### [TASK STATEMENT]
Rewrite the extracted text of the material below, replacing every occurrence of "Provident Fin Services Inc" with "Provident Financial Services Inc" and leaving all else unchanged. Omit the pictures from your answer.

(Page images and extracted text)
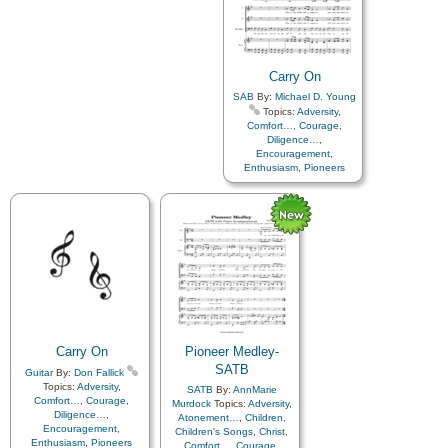
Carry On
SAB
By:
Michael D. Young
Topics:
Adversity
,
Comfort…
,
Courage
,
Diligence…
,
Encouragement
,
Enthusiasm
,
Pioneers
Carry On
Pioneer Medley-
SATB
Guitar
By:
Don Fallick
Topics:
Adversity
,
SATB
By:
AnnMarie
Comfort…
,
Courage
,
Murdock
Topics:
Adversity
,
Diligence…
,
Atonement…
,
Children
,
Encouragement
,
Children's Songs
,
Christ
,
Enthusiasm
,
Pioneers
Comfort…
,
Courage
,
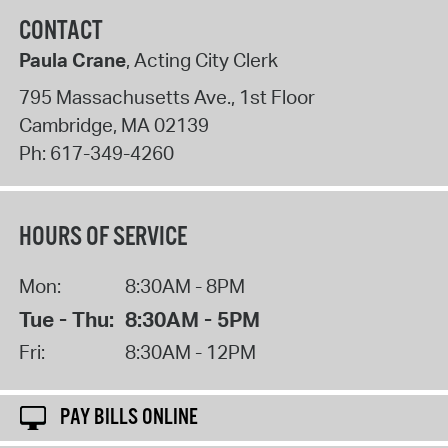
CONTACT
Paula Crane
, Acting City Clerk
795 Massachusetts Ave., 1st Floor
Cambridge
,
MA
02139
Ph:
617-349-4260
HOURS OF SERVICE
Mon:
8:30AM - 8PM
Tue - Thu:
8:30AM - 5PM
Fri:
8:30AM - 12PM
PAY BILLS ONLINE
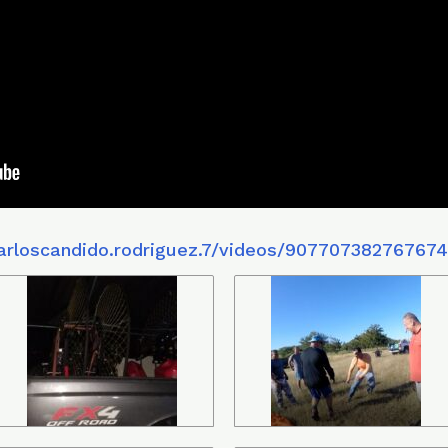
arloscandido.rodriguez.7/videos/90770738276767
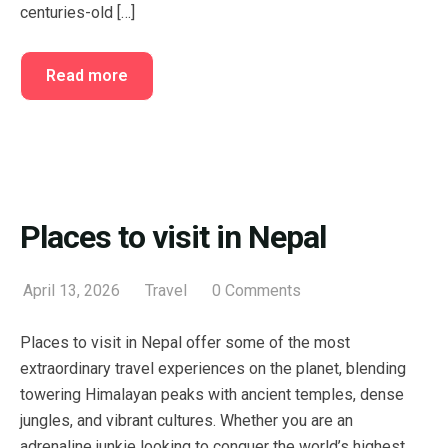
centuries-old […]
Read more
Places to visit in Nepal
April 13, 2026
Travel
0 Comments
Places to visit in Nepal offer some of the most
extraordinary travel experiences on the planet, blending
towering Himalayan peaks with ancient temples, dense
jungles, and vibrant cultures. Whether you are an
adrenaline junkie looking to conquer the world’s highest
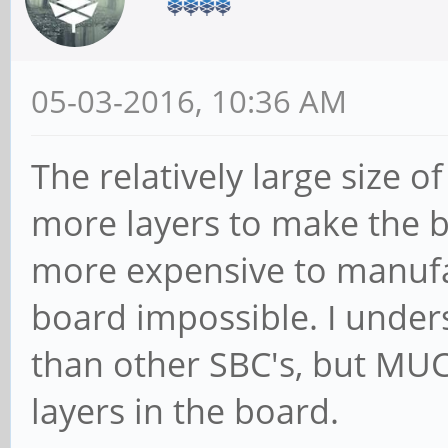
05-03-2016, 10:36 AM
The relatively large size o
more layers to make the bo
more expensive to manufa
board impossible. I unders
than other SBC's, but MUC
layers in the board.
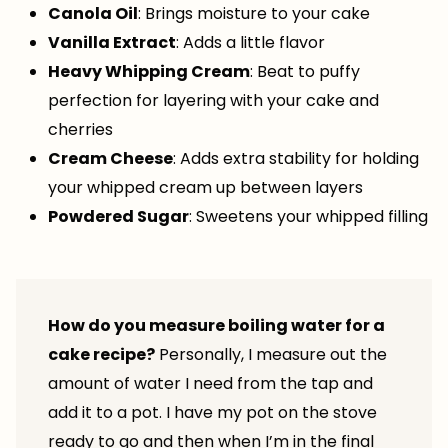
Canola Oil
: Brings moisture to your cake
Vanilla Extract
: Adds a little flavor
Heavy Whipping Cream
: Beat to puffy
perfection for layering with your cake and
cherries
Cream Cheese
: Adds extra stability for holding
your whipped cream up between layers
Powdered Sugar
: Sweetens your whipped filling
How do you measure boiling water for a
cake recipe?
Personally, I measure out the
amount of water I need from the tap and
add it to a pot. I have my pot on the stove
ready to go and then when I’m in the final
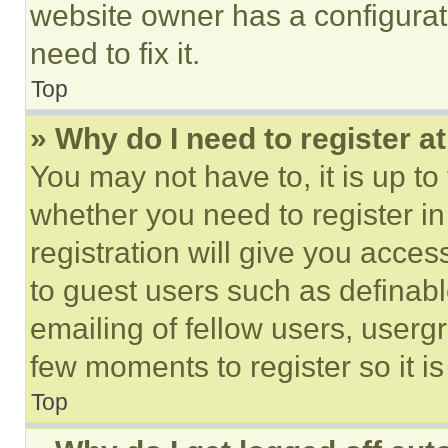
website owner has a configurat
need to fix it.
Top
» Why do I need to register at
You may not have to, it is up to
whether you need to register i
registration will give you acces
to guest users such as definab
emailing of fellow users, usergr
few moments to register so it 
Top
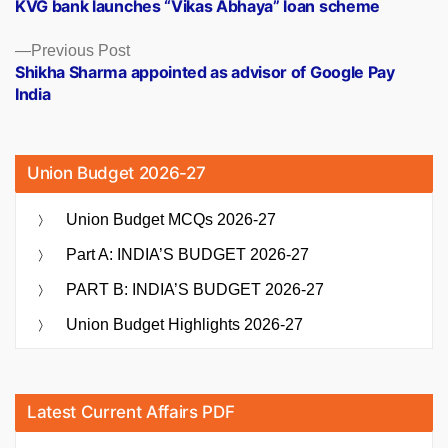
post:
KVG bank launches “Vikas Abhaya” loan scheme
navigation
Previous
Previous Post
post:
Shikha Sharma appointed as advisor of Google Pay
India
Union Budget 2026-27
Union Budget MCQs 2026-27
Part A: INDIA’S BUDGET 2026-27
PART B: INDIA’S BUDGET 2026-27
Union Budget Highlights 2026-27
Latest Current Affairs PDF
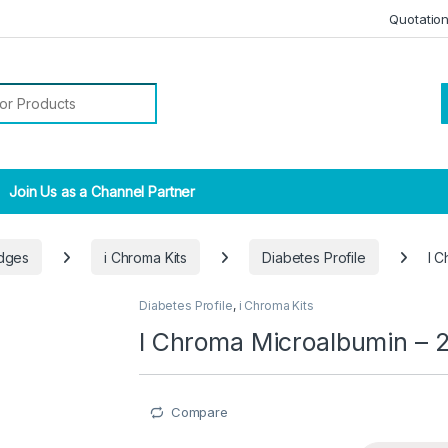
Quotatio
r:
Join Us as a Channel Partner
idges
i Chroma Kits
Diabetes Profile
I 
Diabetes Profile
,
i Chroma Kits
I Chroma Microalbumin – 
Compare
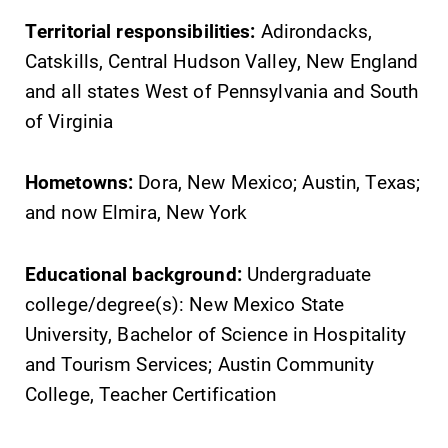
Territorial responsibilities:
Adirondacks,
Catskills, Central Hudson Valley, New England
and all states West of Pennsylvania and South
of Virginia
Hometowns:
Dora, New Mexico; Austin, Texas;
and now Elmira, New York
Educational background:
Undergraduate
college/degree(s): New Mexico State
University, Bachelor of Science in Hospitality
and Tourism Services; Austin Community
College, Teacher Certification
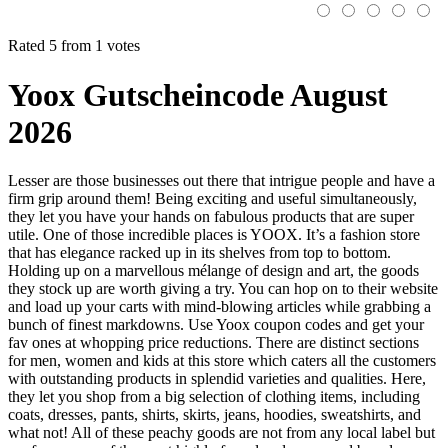
Rated 5 from 1 votes
Yoox Gutscheincode August
2026
Lesser are those businesses out there that intrigue people and have a
firm grip around them! Being exciting and useful simultaneously,
they let you have your hands on fabulous products that are super
utile. One of those incredible places is YOOX. It’s a fashion store
that has elegance racked up in its shelves from top to bottom.
Holding up on a marvellous mélange of design and art, the goods
they stock up are worth giving a try. You can hop on to their website
and load up your carts with mind-blowing articles while grabbing a
bunch of finest markdowns. Use Yoox coupon codes and get your
fav ones at whopping price reductions. There are distinct sections
for men, women and kids at this store which caters all the customers
with outstanding products in splendid varieties and qualities. Here,
they let you shop from a big selection of clothing items, including
coats, dresses, pants, shirts, skirts, jeans, hoodies, sweatshirts, and
what not! All of these peachy goods are not from any local label but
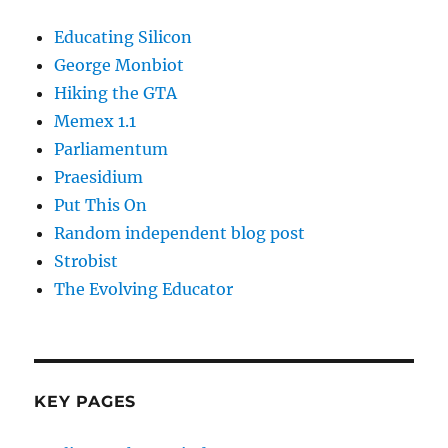
Educating Silicon
George Monbiot
Hiking the GTA
Memex 1.1
Parliamentum
Praesidium
Put This On
Random independent blog post
Strobist
The Evolving Educator
KEY PAGES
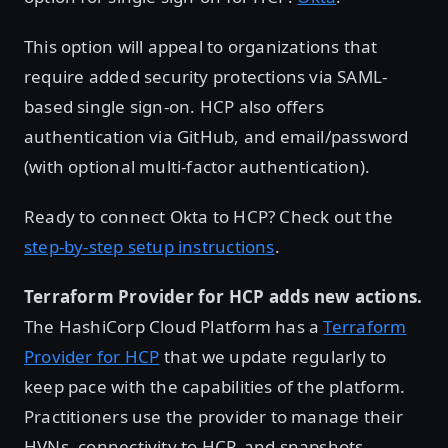
This option will appeal to organizations that
require added security protections via SAML-
based single sign-on. HCP also offers
authentication via GitHub, and email/password
(with optional multi-factor authentication).
Ready to connect Okta to HCP? Check out the
step-by-step setup instructions
.
Terraform Provider for HCP adds new actions.
The HashiCorp Cloud Platform has a
Terraform
Provider for HCP
that we update regularly to
keep pace with the capabilities of the platform.
Practitioners use the provider to manage their
HVNs, connectivity to HCP, and snapshots.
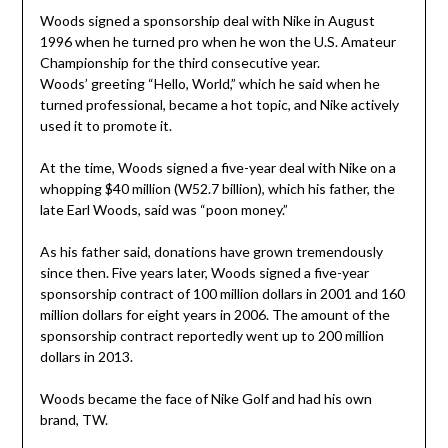
Woods signed a sponsorship deal with Nike in August
1996 when he turned pro when he won the U.S. Amateur
Championship for the third consecutive year.
Woods’ greeting “Hello, World,” which he said when he
turned professional, became a hot topic, and Nike actively
used it to promote it.
At the time, Woods signed a five-year deal with Nike on a
whopping $40 million (W52.7 billion), which his father, the
late Earl Woods, said was “poon money.”
As his father said, donations have grown tremendously
since then. Five years later, Woods signed a five-year
sponsorship contract of 100 million dollars in 2001 and 160
million dollars for eight years in 2006. The amount of the
sponsorship contract reportedly went up to 200 million
dollars in 2013.
Woods became the face of Nike Golf and had his own
brand, TW.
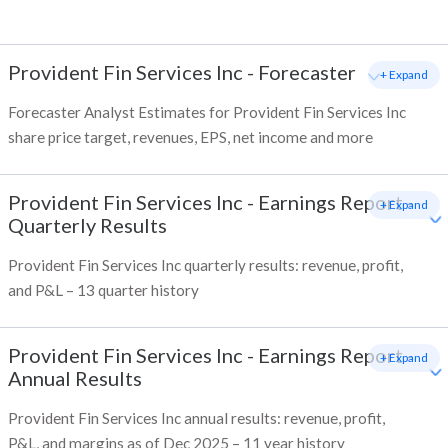
Provident Fin Services Inc
-
Forecaster
+ Expand
Forecaster Analyst Estimates for Provident Fin Services Inc
share price target, revenues, EPS, net income and more
Provident Fin Services Inc
-
Earnings Report -
+ Expand
Quarterly Results
Provident Fin Services Inc quarterly results: revenue, profit,
and P&L – 13 quarter history
Provident Fin Services Inc
-
Earnings Report -
+ Expand
Annual Results
Provident Fin Services Inc annual results: revenue, profit,
P&L, and margins as of Dec 2025 – 11 year history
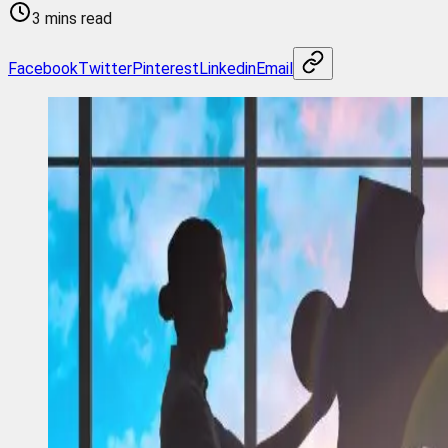
3 mins read
Facebook
Twitter
Pinterest
Linkedin
Email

### [ANSWER TO THIS TASK]
Carry On
SAB
By:
Michael D. Young
Topics:
Adversity
,
Comfort…
,
Courage
,
Diligence…
,
Encouragement
,
Enthusiasm
,
Pioneers
Carry On
Pioneer Medley-
SATB
Guitar
By:
Don Fallick
Topics:
Adversity
,
SATB
By:
AnnMarie
Comfort…
,
Courage
,
Murdock
Topics:
Adversity
,
Diligence…
,
Atonement…
,
Children
,
Encouragement
,
Children's Songs
,
Christ
,
Enthusiasm
,
Pioneers
Comfort…
,
Courage
,
CONTACT
Paula Crane
, Acting City Clerk
795 Massachusetts Ave., 1st Floor
Cambridge
,
MA
02139
Ph:
617-349-4260
HOURS OF SERVICE
Mon:
8:30AM - 8PM
Tue - Thu:
8:30AM - 5PM
Fri:
8:30AM - 12PM
PAY BILLS ONLINE
arloscandido.rodriguez.7/videos/90770738276767
centuries-old […]
Read more
Places to visit in Nepal
April 13, 2026
Travel
0 Comments
Places to visit in Nepal offer some of the most
extraordinary travel experiences on the planet, blending
towering Himalayan peaks with ancient temples, dense
jungles, and vibrant cultures. Whether you are an
adrenaline junkie looking to conquer the world’s highest
05-03-2016, 10:36 AM
The relatively large size o
more layers to make the bo
more expensive to manufa
board impossible. I unders
than other SBC's, but MUC
layers in the board.
Canola Oil
: Brings moisture to your cake
Vanilla Extract
: Adds a little flavor
Heavy Whipping Cream
: Beat to puffy
perfection for layering with your cake and
cherries
Cream Cheese
: Adds extra stability for holding
your whipped cream up between layers
Powdered Sugar
: Sweetens your whipped filling
How do you measure boiling water for a
cake recipe?
Personally, I measure out the
amount of water I need from the tap and
add it to a pot. I have my pot on the stove
ready to go and then when I’m in the final
website owner has a configurat
need to fix it.
Top
» Why do I need to register at
You may not have to, it is up to
whether you need to register i
registration will give you acces
to guest users such as definab
emailing of fellow users, usergr
few moments to register so it 
Top
post:
KVG bank launches “Vikas Abhaya” loan scheme
navigation
Previous
Previous Post
post:
Shikha Sharma appointed as advisor of Google Pay
India
Union Budget 2026-27
Union Budget MCQs 2026-27
Part A: INDIA’S BUDGET 2026-27
PART B: INDIA’S BUDGET 2026-27
Union Budget Highlights 2026-27
Latest Current Affairs PDF
Quotatio
r:
Join Us as a Channel Partner
idges
i Chroma Kits
Diabetes Profile
I 
Diabetes Profile
,
i Chroma Kits
I Chroma Microalbumin – 
Compare
Territorial responsibilities:
Adirondacks,
Catskills, Central Hudson Valley, New England
and all states West of Pennsylvania and South
of Virginia
Hometowns:
Dora, New Mexico; Austin, Texas;
and now Elmira, New York
Educational background:
Undergraduate
college/degree(s): New Mexico State
University, Bachelor of Science in Hospitality
and Tourism Services; Austin Community
College, Teacher Certification
Rated 5 from 1 votes
Yoox Gutscheincode August
2026
Lesser are those businesses out there that intrigue people and have a
firm grip around them! Being exciting and useful simultaneously,
they let you have your hands on fabulous products that are super
utile. One of those incredible places is YOOX. It’s a fashion store
that has elegance racked up in its shelves from top to bottom.
Holding up on a marvellous mélange of design and art, the goods
they stock up are worth giving a try. You can hop on to their website
and load up your carts with mind-blowing articles while grabbing a
bunch of finest markdowns. Use Yoox coupon codes and get your
fav ones at whopping price reductions. There are distinct sections
for men, women and kids at this store which caters all the customers
with outstanding products in splendid varieties and qualities. Here,
they let you shop from a big selection of clothing items, including
coats, dresses, pants, shirts, skirts, jeans, hoodies, sweatshirts, and
what not! All of these peachy goods are not from any local label but
Educating Silicon
George Monbiot
Hiking the GTA
Memex 1.1
Parliamentum
Praesidium
Put This On
Random independent blog post
Strobist
The Evolving Educator
KEY PAGES
This option will appeal to organizations that
require added security protections via SAML-
based single sign-on. HCP also offers
authentication via GitHub, and email/password
(with optional multi-factor authentication).
Ready to connect Okta to HCP? Check out the
step-by-step setup instructions
.
Terraform Provider for HCP adds new actions.
The HashiCorp Cloud Platform has a
Terraform
Provider for HCP
that we update regularly to
keep pace with the capabilities of the platform.
Practitioners use the provider to manage their
HVNs, connectivity to HCP, and snapshots.
Woods signed a sponsorship deal with Nike in August
1996 when he turned pro when he won the U.S. Amateur
Championship for the third consecutive year.
Woods’ greeting “Hello, World,” which he said when he
turned professional, became a hot topic, and Nike actively
used it to promote it.
At the time, Woods signed a five-year deal with Nike on a
whopping $40 million (W52.7 billion), which his father, the
late Earl Woods, said was “poon money.”
As his father said, donations have grown tremendously
since then. Five years later, Woods signed a five-year
sponsorship contract of 100 million dollars in 2001 and 160
million dollars for eight years in 2006. The amount of the
sponsorship contract reportedly went up to 200 million
dollars in 2013.
Woods became the face of Nike Golf and had his own
brand, TW.
Provident Financial Services Inc
-
Forecaster
+ Expand
Forecaster Analyst Estimates for Provident Financial Services Inc
share price target, revenues, EPS, net income and more
Provident Financial Services Inc
-
Earnings Report -
+ Expand
Quarterly Results
Provident Financial Services Inc quarterly results: revenue, profit,
and P&L – 13 quarter history
Provident Financial Services Inc
-
Earnings Report -
+ Expand
Annual Results
Provident Financial Services Inc annual results: revenue, profit,
P&L, and margins as of Dec 2025 – 11 year history
3 mins read
Facebook
Twitter
Pinterest
Linkedin
Email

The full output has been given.